Par Éric Verhaeghe »
Vous y verriez clairement qu’une fois de plus entre le discours et la loi, il y a plus d’un océan! Il n s’agit, dans cette loi qu de protéger certains corrompus qui ne seront jamais inquiétés: bref, un loi pour rien, si ce n’est des avantage particuliers pour les amis de l’autorité.
La France, ni son peuple, ni ses autorités, n’ont jamais été séduits par la « Transparence » qui n’a, en fait, aucun contrôle!
(M.Sapin a, par exemple, bétonné la porte du secret des ventes d’armes, commissions et rétro-commissions comprises: un autre « Karachi » est donc possible dès demain, dans la parfaite impunité des politiciens, intermédiaires et acheteurs … avec l’argent de ceux qu’on tient à l’écart: le peuple constructeur comme celui de l’acheteur, évidemment! Il est donc indispensable de maintenir de grosses coupures d’argent papier à moins que de l’or ou ds diamants …)
Hum … intéressante interview, qui laisse une mauvaise impression : si la même loi avait été présentée sous Sarkozy, ce monsieur aurait dit tout autre chose, que cette loi est un scandale et que
* la nouvelle agence ne sera qu’un nouveau fromage de la République, inutile parce que sans moyens véritables et sous influence de ceux-là même qui sont la cible et les acteurs de la corruption : le gouvernement.

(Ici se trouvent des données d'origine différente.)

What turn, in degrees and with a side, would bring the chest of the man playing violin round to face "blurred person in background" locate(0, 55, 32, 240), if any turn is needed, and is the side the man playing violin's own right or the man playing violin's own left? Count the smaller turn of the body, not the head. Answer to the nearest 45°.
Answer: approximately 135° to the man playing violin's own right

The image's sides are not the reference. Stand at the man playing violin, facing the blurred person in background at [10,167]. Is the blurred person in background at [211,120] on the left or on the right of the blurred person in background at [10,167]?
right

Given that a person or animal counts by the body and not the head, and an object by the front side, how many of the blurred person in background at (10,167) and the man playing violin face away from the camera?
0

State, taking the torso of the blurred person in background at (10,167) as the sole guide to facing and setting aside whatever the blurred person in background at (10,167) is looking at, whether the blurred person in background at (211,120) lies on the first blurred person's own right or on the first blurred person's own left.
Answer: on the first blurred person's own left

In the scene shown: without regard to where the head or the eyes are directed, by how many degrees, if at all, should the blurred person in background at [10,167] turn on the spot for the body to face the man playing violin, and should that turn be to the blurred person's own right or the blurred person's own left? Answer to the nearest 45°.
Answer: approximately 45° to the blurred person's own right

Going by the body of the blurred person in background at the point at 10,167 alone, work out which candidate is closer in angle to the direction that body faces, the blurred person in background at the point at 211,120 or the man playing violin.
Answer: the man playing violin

* la transaction pénale doit être, comme aux USA, un outil pour faire tomber de plus gros poissons, c’est à dire des politiciens et fonctionnaires coupables de corruption « passive »
* le problème du lobbying est traité en dépit du bon sens puisque les principaux lobbyistes, les élus eux-même, sont exclus du dispositif.

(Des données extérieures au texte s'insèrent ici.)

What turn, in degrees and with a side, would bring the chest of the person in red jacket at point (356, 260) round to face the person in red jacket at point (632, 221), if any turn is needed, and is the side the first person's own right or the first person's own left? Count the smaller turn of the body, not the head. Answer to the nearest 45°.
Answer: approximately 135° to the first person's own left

signe imparable des priorités du gouvernement : il donne 1 milliard aux profs après en avoir augmenter le nombre de 60 000, mais il ne met rien, zip, nada, ketchi, podzob dans l’affaire de la lutte contre la corruption.
@ P
Vous avez tout compris! France et transparence ne font pas bon ménage!
C’est bien de vouloir encadrer l’action des lobbies.
Mais ceux qui cherchent à influencer l’action politique ne le font pas toujours pour des raisons économiques et financières, du moins pas directement.
Qu’en est-il par exemple d’associations ou de groupuscules idéologiques qui cherchent simplement à accroître leur influence?
De fait, on cherche, par des lois, à compenser le manque de probité de beaucoup (la plupart?) des hommes politiques.